Keying their Way to Success
FOR Jayne Armstrong and Ryan McDonald, persistence and sheer hard work have proved priceless to their employer, Australia Post.
Both aged 27, Jayne has short stature and Ryan has spina bifida. They were employed at Australia Post’s Video Coding facility in Blacktown in February 2007.
Having previously worked in website design and administration, Jayne has qualifications in MYOB, health administration and information technology. Her career aspirations are to work in medical reception but she is developing new skills at Australia Post.
This is Ryan’s first job. He completed a Bachelor of Arts (Communication Studies) and Master of Arts (Communication, Media and Culture) from the University of Western Sydney. Ryan also writes film reviews for several movie and entertainment websites in his spare time.
Both found out about the positions through Jobmatch, a free employment service for people with disabilities.
“They can enquire about jobs for you and get feedback and they can help you too,” Jayne said of Jobmatch employment advisors.
“They certainly knew what I was specifically after,” Ryan said.
In order to gain a permanent part-time position, Jayne and Ryan needed to be coding 1900 images an hour. Initially Jobmatch provided on-the-job training and Australia Post offered a mentoring program with flexible training, to assist Jayne and Ryan get up to speed. Jobmatch provided an occupational therapy assessment to ensure that the workplace was safe, however, the office was already accessible by lift and the desk and chair heights were adjustable.

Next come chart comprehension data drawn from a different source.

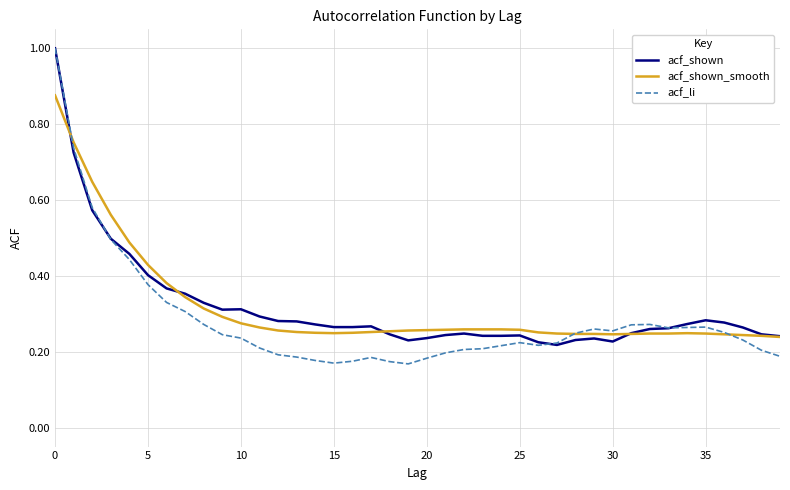

Which series has the widest spread of values?

acf_li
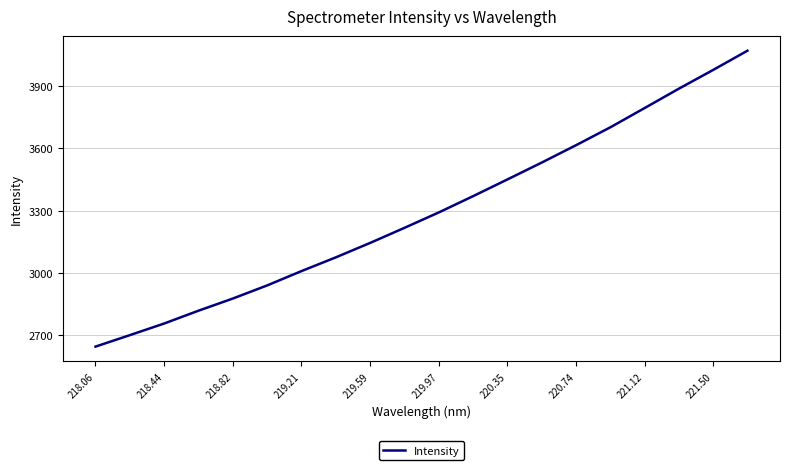

What is the smallest value displayed?

2646.5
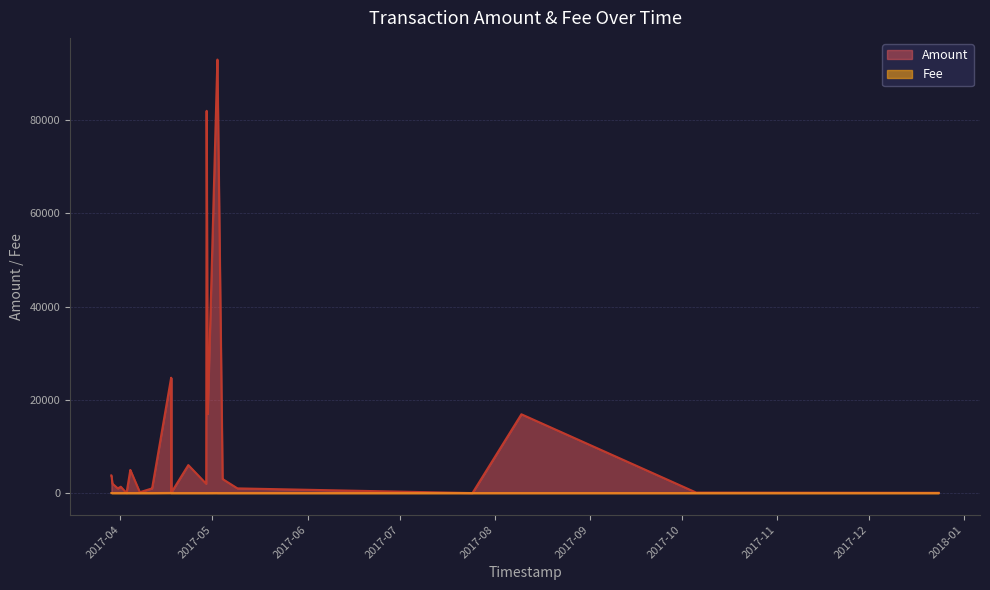

What is the lowest value of the Fee series?

1.0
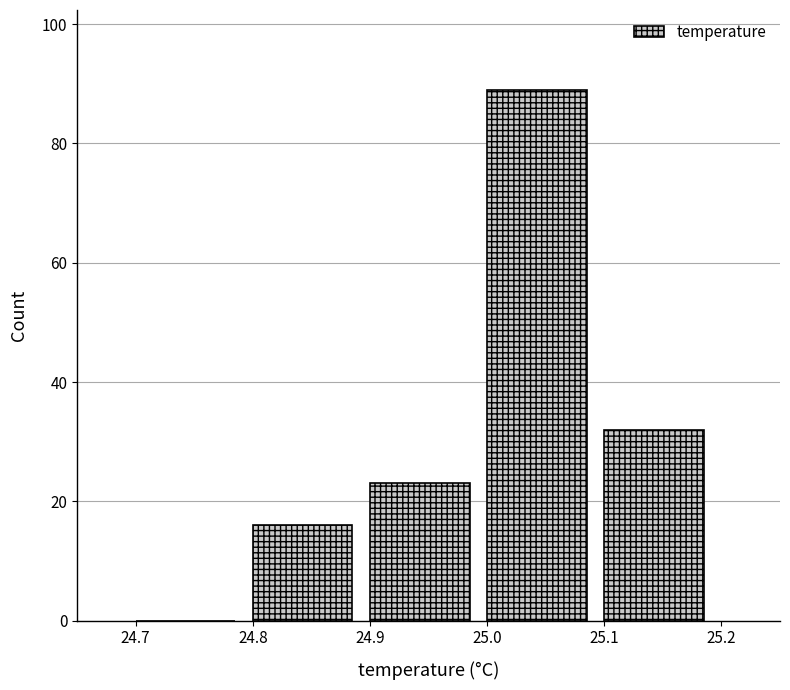

Which range on the x-axis has the tallest bar?

25.0 to 25.1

Both Jayne and Ryan are performing so well that they will soon be tested for permanent positions. Supervisors Tracey Whilesmith and Kim Chheang say both workers have had a positive impact on the workplace.
“I’ve been helping to train the guys,” Tracey said. “Once they are over a certain speed we are hoping to get them permanent positions. Their attitude is fantastic. If everyone worked like them it would be great. They really enjoy coming to work. There are no other hassles, they just get in and do it. The other staff have all made them feel welcome. There has been no negative feedback; if anything it makes people more aware [about the abilities of people with disabilities]. They are good role models”.